### GIVEN INSTRUCTION A
According to the passage on modified power-normal distributions, which methods are used to estimate the parameters?

### PASSAGE PROVIDED
Received: 2 October 2019 / Accepted: 13 November 2019 / Published: 15 November 2019

## Abstract

:
In this paper, a general class of modified power-symmetric distributions is introduced. By choosing as symmetric model the normal distribution, the modified power-normal distribution is obtained. For the latter model, some of its more relevant statistical properties are examined. Parameters estimation is carried out by using the method of moments and maximum likelihood estimation. A simulation analysis is accomplished to study the performance of the maximum likelihood estimators. Finally, we compare the efficiency of the modified power-normal distribution with other existing distributions in the literature by using a real dataset.
Keywords:
maximum likelihood; kurtosis; power-normal distribution

## 1. Introduction

Over the last few years, the search for flexible probabilistic families capable of modeling different levels of bias and kurtosis has been an issue of great interest in the field of distributions theory. This was mainly motivated by the seminal work of Azzalini [1]. In that paper, the probability density function (pdf) of a skew-symmetric distribution was introduced. The expression of this density is given by
$g ( z ; λ ) = 2 f ( z ) G ( λ z ) , z , λ ∈ R ,$
where $f ( · )$ is a symmetric pdf about zero; $G ( · )$ is an absolutely continuous distribution function, which is also symmetric about zero; and $λ$ is a parameter of asymmetry. For the case where $f ( · )$ is the standard normal density (from now on, we reserve the symbol $ϕ$ for this function), and $G ( · )$ is the standard normal cumulative distribution function (henceforth, denoted by $Φ$), the so-called skew-normal ($SN$) distribution with density
$ϕ Z ( z ; λ ) = 2 ϕ ( z ) Φ ( λ z ) , z , λ ∈ R ,$
is obtained. We use the notation $Z ∼ SN ( λ )$ to denote the random variable Z with pdf given by Equation (2). A generalization of the $SN$ distribution is introduced by Arellano-Valle et al. [2] and Arellano-Valle et al. [3]; they study Fisher’s information matrix of this generalization. For further details about the $SN$ distribution, the reader is referred to Azzalini [4]. Martínez-Flórez et al. [5] used generalizations of the $SN$ distribution to extend the Birnbaum-Saunders model, and Contreras-Reyes and Arellano-Valle [6] utilized the Kullback–Leibler divergence measure to compare the multivariate normal distribution with the skew-multivariate normal.

### TASK INPUTS
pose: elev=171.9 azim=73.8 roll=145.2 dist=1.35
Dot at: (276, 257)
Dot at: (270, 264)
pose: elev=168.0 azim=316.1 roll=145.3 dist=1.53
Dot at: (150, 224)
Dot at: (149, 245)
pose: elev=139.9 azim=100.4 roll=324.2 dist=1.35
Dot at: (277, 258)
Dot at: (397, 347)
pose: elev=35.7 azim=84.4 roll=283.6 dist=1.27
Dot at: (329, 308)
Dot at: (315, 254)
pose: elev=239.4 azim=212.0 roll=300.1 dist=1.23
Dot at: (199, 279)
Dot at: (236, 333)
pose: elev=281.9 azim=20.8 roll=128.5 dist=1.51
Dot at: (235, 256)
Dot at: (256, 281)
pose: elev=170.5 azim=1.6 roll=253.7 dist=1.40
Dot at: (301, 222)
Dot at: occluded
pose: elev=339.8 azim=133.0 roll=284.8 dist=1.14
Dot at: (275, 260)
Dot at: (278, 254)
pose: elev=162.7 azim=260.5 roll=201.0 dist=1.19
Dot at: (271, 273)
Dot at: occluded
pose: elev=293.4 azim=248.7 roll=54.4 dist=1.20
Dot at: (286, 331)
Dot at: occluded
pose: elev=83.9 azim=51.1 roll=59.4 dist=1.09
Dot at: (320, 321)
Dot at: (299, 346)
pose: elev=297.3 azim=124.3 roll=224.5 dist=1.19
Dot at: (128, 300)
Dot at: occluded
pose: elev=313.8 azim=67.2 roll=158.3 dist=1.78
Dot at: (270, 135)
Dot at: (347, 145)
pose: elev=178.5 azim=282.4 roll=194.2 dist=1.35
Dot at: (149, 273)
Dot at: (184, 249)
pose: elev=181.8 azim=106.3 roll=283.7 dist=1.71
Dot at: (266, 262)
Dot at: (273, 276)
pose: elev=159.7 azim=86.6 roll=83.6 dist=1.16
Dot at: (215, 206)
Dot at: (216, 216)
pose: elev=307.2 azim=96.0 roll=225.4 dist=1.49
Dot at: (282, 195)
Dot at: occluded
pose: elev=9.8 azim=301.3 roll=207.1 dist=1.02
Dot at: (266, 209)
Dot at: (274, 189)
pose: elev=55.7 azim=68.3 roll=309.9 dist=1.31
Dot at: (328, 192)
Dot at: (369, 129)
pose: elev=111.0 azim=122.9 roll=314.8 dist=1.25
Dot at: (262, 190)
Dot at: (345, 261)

### GIVEN INSTRUCTION B
Print the records verbatim, beginning at the line that contains "pose: elev=307.2 azim=96.0" and stopping after the last line of the records.

### REPLY A
The method of moments and maximum likelihood estimation.

### REPLY B
pose: elev=307.2 azim=96.0 roll=225.4 dist=1.49
Dot at: (282, 195)
Dot at: occluded
pose: elev=9.8 azim=301.3 roll=207.1 dist=1.02
Dot at: (266, 209)
Dot at: (274, 189)
pose: elev=55.7 azim=68.3 roll=309.9 dist=1.31
Dot at: (328, 192)
Dot at: (369, 129)
pose: elev=111.0 azim=122.9 roll=314.8 dist=1.25
Dot at: (262, 190)
Dot at: (345, 261)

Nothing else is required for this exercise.